Par Maître Aïda MOUMNI, avocat associé
Le Tribunal administratif de PARIS a jugé le 25 octobre 2018 dans le cadre d'une requête introduite par MDMH Avocats que constituait bien une circonstance exceptionnelle justifiant la démission d'un militaire malgré son engagement à rester en position d'activité, dès lors que ce militaire qui avait été formé pour être Pilote, avait été muté pour effectuer une mission de "cybertraitance" après une décision d'arrêt de progression sur un type d'avion.
Cette décision que l'on peut qualifier de courageuse tant la jurisprudence manque sur la définition d'une circonstance exceptionnelle, permet de rappeler que le Ministre des armées doit justifier de l'intérêt du service et de l'adéquation de la spécialité du militaire avec son affectation et son éventuelle réorientation.

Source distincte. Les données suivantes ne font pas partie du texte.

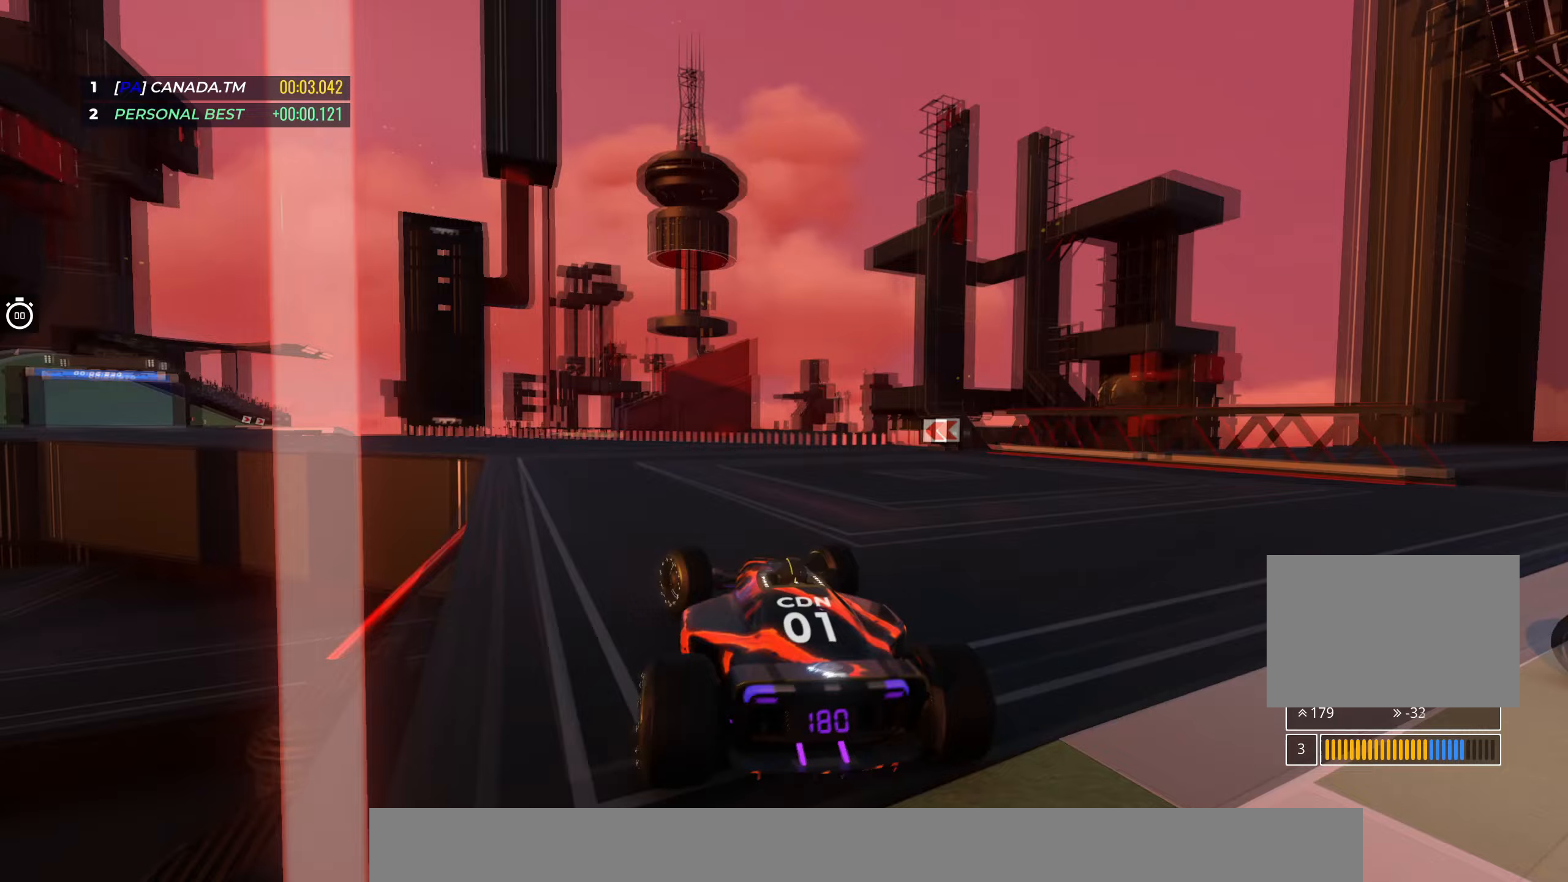
{"keys": ["left", "up"], "events": [[33, "left", "up"], [67, "left", "down"]]}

En effet l'article L 4139-13 du Code de la défense précise que :
"La démission du militaire de carrière ou la résiliation du contrat du militaire servant en vertu d'un contrat, régulièrement acceptée par l'autorité compétente, entraîne la cessation de l'état militaire.
La démission ou la résiliation du contrat, que le militaire puisse bénéficier ou non d'une pension de retraite dans les conditions fixées au II de l'article L. 24 et à l'article L. 25 du code des pensions civiles et militaires de retraite, ne peut être acceptée que pour des motifs exceptionnels, lorsque, ayant reçu une formation spécialisée ou perçu une prime liée au recrutement ou à la fidélisation, le militaire n'a pas atteint le terme du délai pendant lequel il s'est engagé à rester en activité.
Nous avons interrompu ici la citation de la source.